Let’s imagine we’re trying to do the same thing as before – add explicit rows with $0 revenue for days the customer didn’t buy anything. But now we have a surname field to contend with, so perhaps:
data %>% complete(forename, surname, date, fill = list(revenue = 0))
Um no, this produces a long table with 48 rows. I’ll spare you scrolling through it all here, but here are the rows generated for the first day, January 1st, where in reality all customers purchased something.
The function has actually done what we asked, and generated one row for every combination of forename, surname and date. But this means a row where each individual forename is associated with each individual surname. James Garcia doesn’t exist here. James does, but his surname should always be Johnson, and only Johnson. We don’t want rows for James where has has been assigned Maria’s surname.
Fair enough. But we can still use the complete function to fix this example up. We just need to add the nesting function to it.
This function takes a set of variables, and will only allow production of rows where the combination of those variables already exists at least once in the data. In this case, whilst we do want rows for every customer and every date, we only want to generate combinations of forenames and surnames that already exist in the data. Other combinations aren’t actually real customers. But we do still want those combinations associated with every individual date in the dataset, so the date doesn’t need nesting.
data %>% complete(nesting(forename, surname), date, fill = list(revenue = 0))
Perfect! One row for every customer for every date, but no rows for jumbled up names of customers who don’t actually exist.
One last trick: what if you want to generate rows for data that doesn’t actually exist anywhere in the table as it stands?
One common scenario for this might be for time series data. Imagine if in our example above, we’ve actually been trading for 7 days, January 1st to January 7th 2021. But our store was really unpopular, and so after the first three days, no-one ever came back.

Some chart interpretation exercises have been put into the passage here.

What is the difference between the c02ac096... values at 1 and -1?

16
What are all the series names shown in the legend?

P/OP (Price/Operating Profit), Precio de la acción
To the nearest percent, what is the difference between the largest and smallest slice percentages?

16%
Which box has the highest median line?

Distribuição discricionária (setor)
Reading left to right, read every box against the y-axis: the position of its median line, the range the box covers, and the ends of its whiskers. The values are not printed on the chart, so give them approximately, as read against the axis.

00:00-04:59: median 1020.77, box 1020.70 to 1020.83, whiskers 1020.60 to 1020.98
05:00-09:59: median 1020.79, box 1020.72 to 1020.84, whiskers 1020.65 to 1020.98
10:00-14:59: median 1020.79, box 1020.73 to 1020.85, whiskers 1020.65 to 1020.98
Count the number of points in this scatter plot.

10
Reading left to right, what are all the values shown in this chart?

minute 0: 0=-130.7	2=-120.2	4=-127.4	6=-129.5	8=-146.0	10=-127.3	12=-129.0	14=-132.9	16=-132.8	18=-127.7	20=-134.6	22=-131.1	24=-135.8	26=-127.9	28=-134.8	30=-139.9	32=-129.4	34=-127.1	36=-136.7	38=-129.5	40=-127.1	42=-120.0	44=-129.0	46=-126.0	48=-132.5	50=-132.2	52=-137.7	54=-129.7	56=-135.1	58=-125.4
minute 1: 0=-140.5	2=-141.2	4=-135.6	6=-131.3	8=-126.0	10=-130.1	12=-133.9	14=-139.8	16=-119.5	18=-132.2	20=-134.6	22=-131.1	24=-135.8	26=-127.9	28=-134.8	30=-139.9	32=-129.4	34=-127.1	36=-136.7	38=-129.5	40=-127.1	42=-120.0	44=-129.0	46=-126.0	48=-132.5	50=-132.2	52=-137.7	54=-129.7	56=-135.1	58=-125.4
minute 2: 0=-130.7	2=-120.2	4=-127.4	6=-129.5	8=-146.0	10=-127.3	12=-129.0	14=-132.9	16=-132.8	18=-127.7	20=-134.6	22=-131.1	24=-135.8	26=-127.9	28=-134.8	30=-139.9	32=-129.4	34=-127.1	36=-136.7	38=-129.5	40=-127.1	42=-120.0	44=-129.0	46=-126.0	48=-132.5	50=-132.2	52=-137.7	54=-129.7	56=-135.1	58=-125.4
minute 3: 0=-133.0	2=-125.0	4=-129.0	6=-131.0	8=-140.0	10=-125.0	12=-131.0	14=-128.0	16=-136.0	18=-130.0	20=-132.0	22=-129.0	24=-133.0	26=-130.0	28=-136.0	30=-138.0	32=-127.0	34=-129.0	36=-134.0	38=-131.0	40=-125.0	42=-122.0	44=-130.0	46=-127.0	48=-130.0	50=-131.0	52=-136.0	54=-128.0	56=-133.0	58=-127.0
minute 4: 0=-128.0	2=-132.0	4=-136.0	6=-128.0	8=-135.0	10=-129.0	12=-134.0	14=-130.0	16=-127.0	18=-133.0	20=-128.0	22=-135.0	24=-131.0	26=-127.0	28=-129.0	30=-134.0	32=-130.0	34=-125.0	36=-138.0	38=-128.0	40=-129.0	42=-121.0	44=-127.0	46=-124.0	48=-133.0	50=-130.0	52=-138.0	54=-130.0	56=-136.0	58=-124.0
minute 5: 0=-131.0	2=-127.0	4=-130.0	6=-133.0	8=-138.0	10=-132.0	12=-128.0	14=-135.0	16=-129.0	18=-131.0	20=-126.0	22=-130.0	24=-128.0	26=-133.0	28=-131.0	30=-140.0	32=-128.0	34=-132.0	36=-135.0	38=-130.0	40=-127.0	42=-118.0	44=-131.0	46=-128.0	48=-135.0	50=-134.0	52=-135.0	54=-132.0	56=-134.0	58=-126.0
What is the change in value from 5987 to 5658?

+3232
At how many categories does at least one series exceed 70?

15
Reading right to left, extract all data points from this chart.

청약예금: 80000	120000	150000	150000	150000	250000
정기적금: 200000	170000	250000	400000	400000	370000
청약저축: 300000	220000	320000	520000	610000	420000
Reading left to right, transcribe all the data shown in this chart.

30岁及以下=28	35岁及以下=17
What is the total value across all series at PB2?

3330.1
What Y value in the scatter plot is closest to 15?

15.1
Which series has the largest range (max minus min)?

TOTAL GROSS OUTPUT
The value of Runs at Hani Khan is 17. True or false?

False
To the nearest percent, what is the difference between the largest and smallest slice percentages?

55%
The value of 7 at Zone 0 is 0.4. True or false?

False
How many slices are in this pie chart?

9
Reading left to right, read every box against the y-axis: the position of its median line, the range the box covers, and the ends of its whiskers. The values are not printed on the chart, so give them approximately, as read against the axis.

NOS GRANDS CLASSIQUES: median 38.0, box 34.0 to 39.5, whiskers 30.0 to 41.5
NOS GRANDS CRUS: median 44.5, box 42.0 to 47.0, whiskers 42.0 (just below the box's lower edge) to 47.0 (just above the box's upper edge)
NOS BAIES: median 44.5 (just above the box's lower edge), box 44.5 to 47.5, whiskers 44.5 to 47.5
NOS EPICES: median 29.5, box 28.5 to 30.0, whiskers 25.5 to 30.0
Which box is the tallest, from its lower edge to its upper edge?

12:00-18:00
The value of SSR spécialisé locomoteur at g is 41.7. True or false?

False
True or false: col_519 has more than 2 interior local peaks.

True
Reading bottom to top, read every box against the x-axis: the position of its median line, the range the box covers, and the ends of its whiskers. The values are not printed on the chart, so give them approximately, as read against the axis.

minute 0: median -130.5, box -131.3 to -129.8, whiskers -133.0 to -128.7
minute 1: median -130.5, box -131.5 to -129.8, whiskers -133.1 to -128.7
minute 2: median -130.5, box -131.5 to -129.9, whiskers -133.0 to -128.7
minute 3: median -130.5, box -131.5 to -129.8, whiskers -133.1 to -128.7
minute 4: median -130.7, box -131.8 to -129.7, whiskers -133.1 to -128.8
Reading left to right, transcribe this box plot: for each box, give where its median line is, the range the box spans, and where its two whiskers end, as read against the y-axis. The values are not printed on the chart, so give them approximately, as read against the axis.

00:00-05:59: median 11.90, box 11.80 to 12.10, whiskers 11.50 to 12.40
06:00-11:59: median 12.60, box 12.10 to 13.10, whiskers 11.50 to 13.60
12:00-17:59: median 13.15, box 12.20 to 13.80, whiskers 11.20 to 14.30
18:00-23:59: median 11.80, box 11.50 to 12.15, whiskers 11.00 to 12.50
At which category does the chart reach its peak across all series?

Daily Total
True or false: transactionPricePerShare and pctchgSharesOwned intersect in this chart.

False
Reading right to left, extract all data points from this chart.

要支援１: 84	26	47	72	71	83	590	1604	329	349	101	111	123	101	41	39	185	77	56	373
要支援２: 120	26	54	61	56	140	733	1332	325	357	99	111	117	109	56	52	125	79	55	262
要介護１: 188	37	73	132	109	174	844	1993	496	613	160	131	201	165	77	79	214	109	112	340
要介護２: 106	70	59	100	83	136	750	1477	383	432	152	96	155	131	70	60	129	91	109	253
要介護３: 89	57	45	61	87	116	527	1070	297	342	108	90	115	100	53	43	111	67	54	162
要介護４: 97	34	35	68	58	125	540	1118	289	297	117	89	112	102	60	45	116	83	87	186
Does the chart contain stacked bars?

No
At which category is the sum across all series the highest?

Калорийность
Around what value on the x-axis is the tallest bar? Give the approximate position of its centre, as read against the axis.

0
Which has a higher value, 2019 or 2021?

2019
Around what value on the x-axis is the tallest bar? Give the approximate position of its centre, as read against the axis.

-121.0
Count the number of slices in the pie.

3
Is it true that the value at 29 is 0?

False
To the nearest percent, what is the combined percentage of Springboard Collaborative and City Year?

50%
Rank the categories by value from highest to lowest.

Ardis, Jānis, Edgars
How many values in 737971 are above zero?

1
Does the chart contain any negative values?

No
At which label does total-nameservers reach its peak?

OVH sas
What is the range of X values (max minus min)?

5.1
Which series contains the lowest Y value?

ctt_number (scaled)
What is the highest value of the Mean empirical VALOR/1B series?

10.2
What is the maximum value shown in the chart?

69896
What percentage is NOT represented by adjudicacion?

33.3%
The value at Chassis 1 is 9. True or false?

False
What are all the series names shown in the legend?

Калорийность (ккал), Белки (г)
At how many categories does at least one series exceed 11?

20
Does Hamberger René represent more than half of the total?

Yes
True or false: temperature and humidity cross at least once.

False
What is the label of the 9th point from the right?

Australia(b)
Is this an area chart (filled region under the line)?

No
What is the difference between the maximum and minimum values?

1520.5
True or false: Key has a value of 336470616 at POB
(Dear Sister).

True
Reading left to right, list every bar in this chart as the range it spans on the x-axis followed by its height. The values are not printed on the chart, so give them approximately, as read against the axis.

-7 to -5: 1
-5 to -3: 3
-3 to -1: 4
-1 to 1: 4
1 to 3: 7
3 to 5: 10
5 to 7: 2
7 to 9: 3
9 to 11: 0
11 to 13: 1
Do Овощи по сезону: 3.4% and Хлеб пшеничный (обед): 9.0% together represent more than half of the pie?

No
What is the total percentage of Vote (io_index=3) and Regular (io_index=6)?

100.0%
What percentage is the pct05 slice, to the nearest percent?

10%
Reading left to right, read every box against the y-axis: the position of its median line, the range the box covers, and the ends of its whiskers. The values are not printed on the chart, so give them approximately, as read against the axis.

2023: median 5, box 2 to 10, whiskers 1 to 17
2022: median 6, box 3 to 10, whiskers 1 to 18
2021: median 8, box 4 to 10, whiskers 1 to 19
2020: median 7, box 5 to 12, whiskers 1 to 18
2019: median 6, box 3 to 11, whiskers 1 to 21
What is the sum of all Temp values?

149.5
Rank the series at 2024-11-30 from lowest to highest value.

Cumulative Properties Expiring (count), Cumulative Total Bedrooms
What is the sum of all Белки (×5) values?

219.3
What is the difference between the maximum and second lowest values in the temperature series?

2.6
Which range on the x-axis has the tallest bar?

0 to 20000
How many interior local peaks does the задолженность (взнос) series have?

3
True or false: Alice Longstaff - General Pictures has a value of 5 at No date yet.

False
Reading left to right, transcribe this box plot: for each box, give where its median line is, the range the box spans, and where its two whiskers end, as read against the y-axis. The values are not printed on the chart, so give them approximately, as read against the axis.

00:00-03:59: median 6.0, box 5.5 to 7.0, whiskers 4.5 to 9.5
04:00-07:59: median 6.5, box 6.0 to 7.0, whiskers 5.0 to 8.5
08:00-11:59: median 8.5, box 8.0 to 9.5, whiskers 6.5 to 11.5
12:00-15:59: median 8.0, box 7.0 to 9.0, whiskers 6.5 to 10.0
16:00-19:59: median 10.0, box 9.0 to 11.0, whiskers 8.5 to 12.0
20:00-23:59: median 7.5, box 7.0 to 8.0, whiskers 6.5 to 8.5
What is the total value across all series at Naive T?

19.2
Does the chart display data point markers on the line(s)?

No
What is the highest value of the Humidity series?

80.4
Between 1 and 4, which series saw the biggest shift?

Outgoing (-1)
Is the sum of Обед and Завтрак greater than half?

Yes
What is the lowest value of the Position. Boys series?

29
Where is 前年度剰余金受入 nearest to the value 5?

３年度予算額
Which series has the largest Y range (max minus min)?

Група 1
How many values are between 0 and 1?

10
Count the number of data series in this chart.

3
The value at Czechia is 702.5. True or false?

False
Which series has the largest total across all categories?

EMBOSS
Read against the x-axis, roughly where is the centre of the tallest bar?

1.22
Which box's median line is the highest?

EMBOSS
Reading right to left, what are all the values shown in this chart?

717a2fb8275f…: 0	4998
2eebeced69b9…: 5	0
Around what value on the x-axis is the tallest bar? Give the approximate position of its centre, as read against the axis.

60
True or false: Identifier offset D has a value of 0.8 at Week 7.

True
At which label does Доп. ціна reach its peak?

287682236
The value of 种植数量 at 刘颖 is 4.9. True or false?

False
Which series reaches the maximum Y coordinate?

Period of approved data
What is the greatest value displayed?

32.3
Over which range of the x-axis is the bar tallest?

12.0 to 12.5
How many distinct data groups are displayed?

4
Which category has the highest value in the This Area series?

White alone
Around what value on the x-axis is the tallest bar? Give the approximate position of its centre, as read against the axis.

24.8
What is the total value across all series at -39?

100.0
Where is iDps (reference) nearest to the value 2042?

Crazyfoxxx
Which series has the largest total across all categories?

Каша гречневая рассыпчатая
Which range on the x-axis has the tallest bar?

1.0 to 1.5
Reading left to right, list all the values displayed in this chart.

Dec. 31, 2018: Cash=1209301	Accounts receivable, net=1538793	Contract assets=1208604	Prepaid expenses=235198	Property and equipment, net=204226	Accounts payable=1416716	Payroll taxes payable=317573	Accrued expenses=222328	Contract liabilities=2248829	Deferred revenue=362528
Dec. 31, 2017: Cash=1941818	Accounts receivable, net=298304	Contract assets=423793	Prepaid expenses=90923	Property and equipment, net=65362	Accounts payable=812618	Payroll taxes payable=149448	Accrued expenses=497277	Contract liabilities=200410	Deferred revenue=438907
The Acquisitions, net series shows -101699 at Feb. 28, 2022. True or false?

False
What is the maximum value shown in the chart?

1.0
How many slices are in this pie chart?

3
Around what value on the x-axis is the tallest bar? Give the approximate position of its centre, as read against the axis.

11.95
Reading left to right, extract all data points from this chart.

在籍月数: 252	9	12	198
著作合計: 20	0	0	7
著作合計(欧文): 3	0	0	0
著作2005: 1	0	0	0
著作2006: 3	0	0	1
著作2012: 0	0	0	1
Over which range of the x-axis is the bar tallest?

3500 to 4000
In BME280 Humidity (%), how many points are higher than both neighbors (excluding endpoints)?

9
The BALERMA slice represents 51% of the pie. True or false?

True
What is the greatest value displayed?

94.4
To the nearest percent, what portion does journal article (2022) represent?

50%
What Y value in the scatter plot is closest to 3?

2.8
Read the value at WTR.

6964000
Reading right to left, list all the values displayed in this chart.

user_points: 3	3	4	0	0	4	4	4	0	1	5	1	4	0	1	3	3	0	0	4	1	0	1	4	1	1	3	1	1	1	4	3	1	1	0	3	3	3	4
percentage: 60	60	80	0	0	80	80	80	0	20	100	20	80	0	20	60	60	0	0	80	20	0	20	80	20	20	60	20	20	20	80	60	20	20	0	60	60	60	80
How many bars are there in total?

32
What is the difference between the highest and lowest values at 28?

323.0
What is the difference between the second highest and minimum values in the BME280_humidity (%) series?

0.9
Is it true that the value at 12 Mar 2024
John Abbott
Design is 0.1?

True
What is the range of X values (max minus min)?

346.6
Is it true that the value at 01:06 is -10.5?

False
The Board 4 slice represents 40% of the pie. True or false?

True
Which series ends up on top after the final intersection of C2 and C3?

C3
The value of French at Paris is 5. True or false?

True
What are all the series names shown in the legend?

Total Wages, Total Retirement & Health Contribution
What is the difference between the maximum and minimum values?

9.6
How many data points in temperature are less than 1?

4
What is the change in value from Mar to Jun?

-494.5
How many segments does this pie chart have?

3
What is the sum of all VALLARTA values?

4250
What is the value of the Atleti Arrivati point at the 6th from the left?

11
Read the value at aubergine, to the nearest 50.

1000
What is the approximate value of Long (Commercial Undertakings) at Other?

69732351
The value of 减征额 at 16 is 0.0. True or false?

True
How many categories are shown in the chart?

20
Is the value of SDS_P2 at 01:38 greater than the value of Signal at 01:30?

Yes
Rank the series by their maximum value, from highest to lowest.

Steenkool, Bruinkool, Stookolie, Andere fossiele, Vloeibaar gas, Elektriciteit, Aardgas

How much did revenue did we make per day per customer over the whole 7 day period the store was open for? We can’t just do:
data %>% complete(nesting(forename, surname), date, fill = list(revenue = 0)) %>% summarise(avg_revenue = mean(revenue))
…because, as we saw in the table above, we’re only averaging rows that correspond to data from January 1st to 3rd. January the 4th through 7th didn’t feature at all in the dataset, so the complete function doesn’t generate rows for them.
But we can get around that by passing in the sequence of data we want using in our completion operation, originating outside of the dataframe we’re applying it to itself. For example, given that:
seq(as.Date("2021-01-01"), as.Date("2021-01-07"), by = "day")
produces a daily sequence of dates from 2021-01-01 through to 2021-01-07 inclusive, we can replace the “date” in the original dataset above with the sequence generated by seq() instead:
data %>% complete(nesting(forename, surname), date = seq(as.Date("2021-01-01"), as.Date("2021-01-07"), by = "day"), fill = list(revenue = 0))
This gives the following result, although I’ll just show the first 14 rows for brevity:
…where we see one row for every forename-surname combo that existed in the original dataframe, but for all dates generated by the seq command.
We can then use the results of that to perform a simple average over the whole dataset:
complete_data_7_days %>% summarise(avg_revenue = mean(revenue))
in order to see the sad fact that our less-than-impressive store made an average of $1.14 per customer per day for the seven days it was open.